Required work:
Transcribe all of the data verbatim, please, and leave out its pictures.

Dataset records:

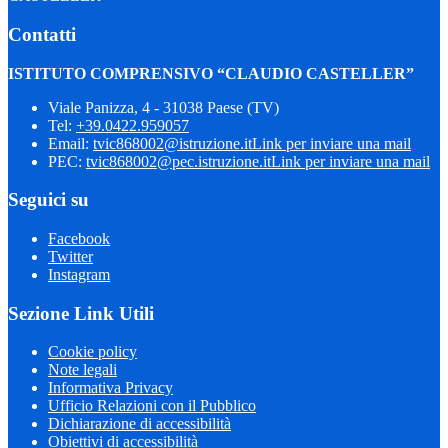
Contatti
ISTITUTO COMPRENSIVO “CLAUDIO CASTELLER”
Viale Panizza, 4 - 31038 Paese (TV)
Tel:
+39.0422.959057
Email:
tvic868002@istruzione.it
Link per inviare una mail
PEC:
tvic868002@pec.istruzione.it
Link per inviare una mail
Seguici su
Facebook
Twitter
Instagram
Sezione Link Utili
Cookie policy
Note legali
Informativa Privacy
Ufficio Relazioni con il Pubblico
Dichiarazione di accessibilità
Obiettivi di accessibilità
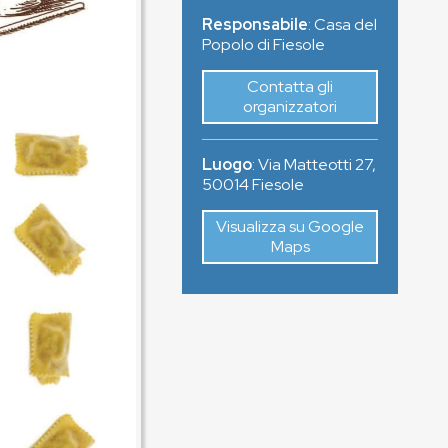
Responsabile
: Casa del
Popolo di Fiesole
Contatta gli
organizzatori
Luogo
:
Via Matteotti 27
,
50014
Fiesole
Visualizza su Google
Maps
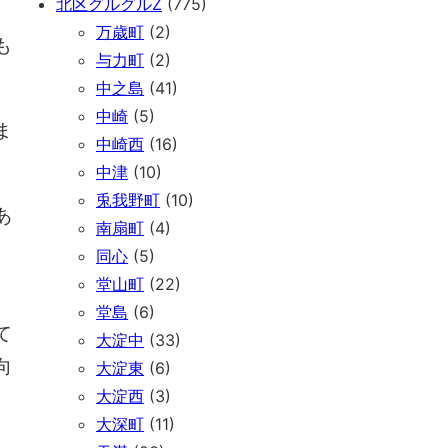
北区グルグルZ
(775)
万歳町
(2)
も
与力町
(2)
中之島
(41)
中崎
(5)
ま
中崎西
(16)
中津
(10)
兎我野町
(10)
あ
南扇町
(4)
、
同心
(5)
堂山町
(22)
堂島
(6)
て
大淀中
(33)
向
大淀東
(6)
大淀西
(3)
大深町
(11)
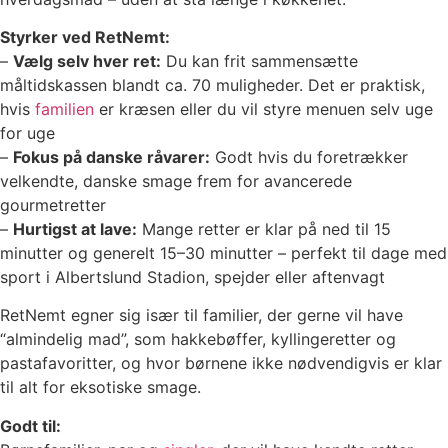
Styrker ved RetNemt:
–
Vælg selv hver ret:
Du kan frit sammensætte
måltidskassen blandt ca. 70 muligheder. Det er praktisk,
hvis
familien
er kræsen eller du vil styre menuen selv uge
for uge
–
Fokus på danske råvarer:
Godt hvis du foretrækker
velkendte, danske smage frem for avancerede
gourmetretter
–
Hurtigst at lave:
Mange retter er klar på ned til 15
minutter og generelt 15–30 minutter – perfekt til dage med
sport i Albertslund Stadion, spejder eller aftenvagt
RetNemt egner sig især til familier, der gerne vil have
“almindelig mad”, som hakkebøffer, kyllingeretter og
pastafavoritter, og hvor børnene ikke nødvendigvis er klar
til alt for eksotiske smage.
Godt til:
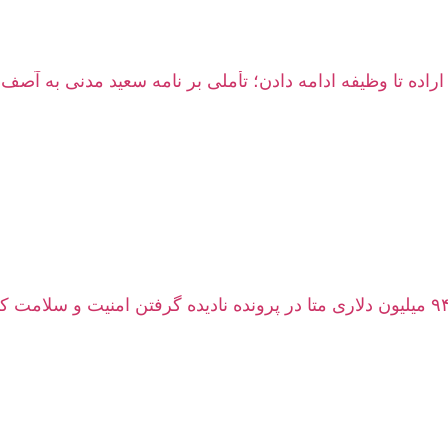
راده تا وظیفه‌ ادامه‌ دادن؛ تأملی بر نامه سعید مدنی به آصف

Your solution:
Contatti
ISTITUTO COMPRENSIVO “CLAUDIO CASTELLER”
Viale Panizza, 4 - 31038 Paese (TV)
Tel:
+39.0422.959057
Email:
tvic868002@istruzione.it
Link per inviare una mail
PEC:
tvic868002@pec.istruzione.it
Link per inviare una mail
Seguici su
Facebook
Twitter
Instagram
Sezione Link Utili
Cookie policy
Note legali
Informativa Privacy
Ufficio Relazioni con il Pubblico
Dichiarazione di accessibilità
Obiettivi di accessibilità
Responsabile
: Casa del
Popolo di Fiesole
Contatta gli
organizzatori
Luogo
:
Via Matteotti 27
,
50014
Fiesole
Visualizza su Google
Maps
北区グルグルZ
(775)
万歳町
(2)
も
与力町
(2)
中之島
(41)
中崎
(5)
ま
中崎西
(16)
中津
(10)
兎我野町
(10)
あ
南扇町
(4)
、
同心
(5)
堂山町
(22)
堂島
(6)
て
大淀中
(33)
向
大淀東
(6)
大淀西
(3)
大深町
(11)
Styrker ved RetNemt:
–
Vælg selv hver ret:
Du kan frit sammensætte
måltidskassen blandt ca. 70 muligheder. Det er praktisk,
hvis
familien
er kræsen eller du vil styre menuen selv uge
for uge
–
Fokus på danske råvarer:
Godt hvis du foretrækker
velkendte, danske smage frem for avancerede
gourmetretter
–
Hurtigst at lave:
Mange retter er klar på ned til 15
minutter og generelt 15–30 minutter – perfekt til dage med
sport i Albertslund Stadion, spejder eller aftenvagt
RetNemt egner sig især til familier, der gerne vil have
“almindelig mad”, som hakkebøffer, kyllingeretter og
pastafavoritter, og hvor børnene ikke nødvendigvis er klar
til alt for eksotiske smage.
Godt til:
راده تا وظیفه‌ ادامه‌ دادن؛ تأملی بر نامه سعید مدنی به آصف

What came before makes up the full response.